■ Stored records ■
• • •

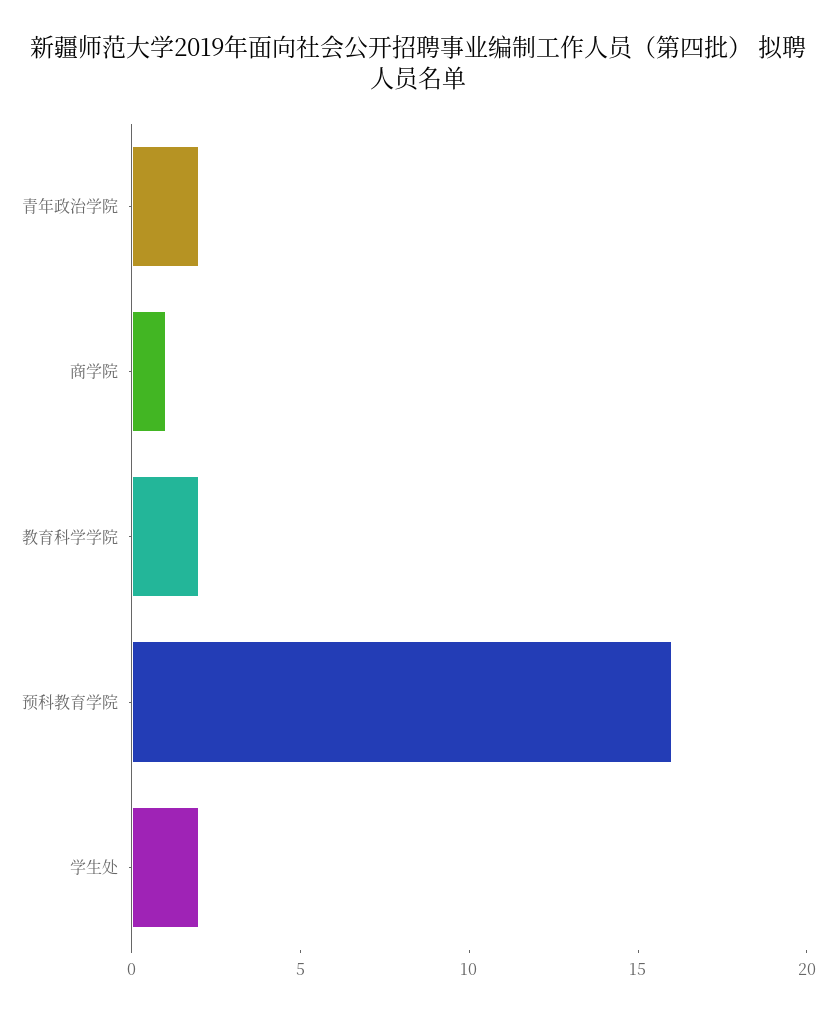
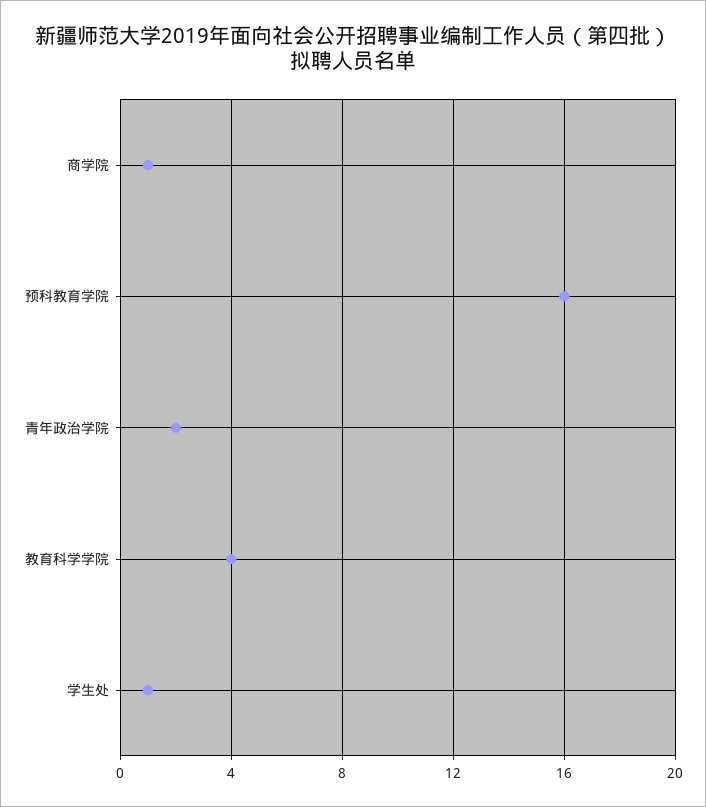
  {
    "青年政治学院": 2,
    "商学院": 1,
-   "教育科学学院": 2,
+   "教育科学学院": 4,
    "预科教育学院": 16,
-   "学生处": 2
+   "学生处": 1
  }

• • •

■ Exercise requirements ■
With the pictures left out, return each entry exactly as written.

■ Answer below ■
  {
    "青年政治学院": 2,
    "商学院": 1,
-   "教育科学学院": 2,
+   "教育科学学院": 4,
    "预科教育学院": 16,
-   "学生处": 2
+   "学生处": 1
  }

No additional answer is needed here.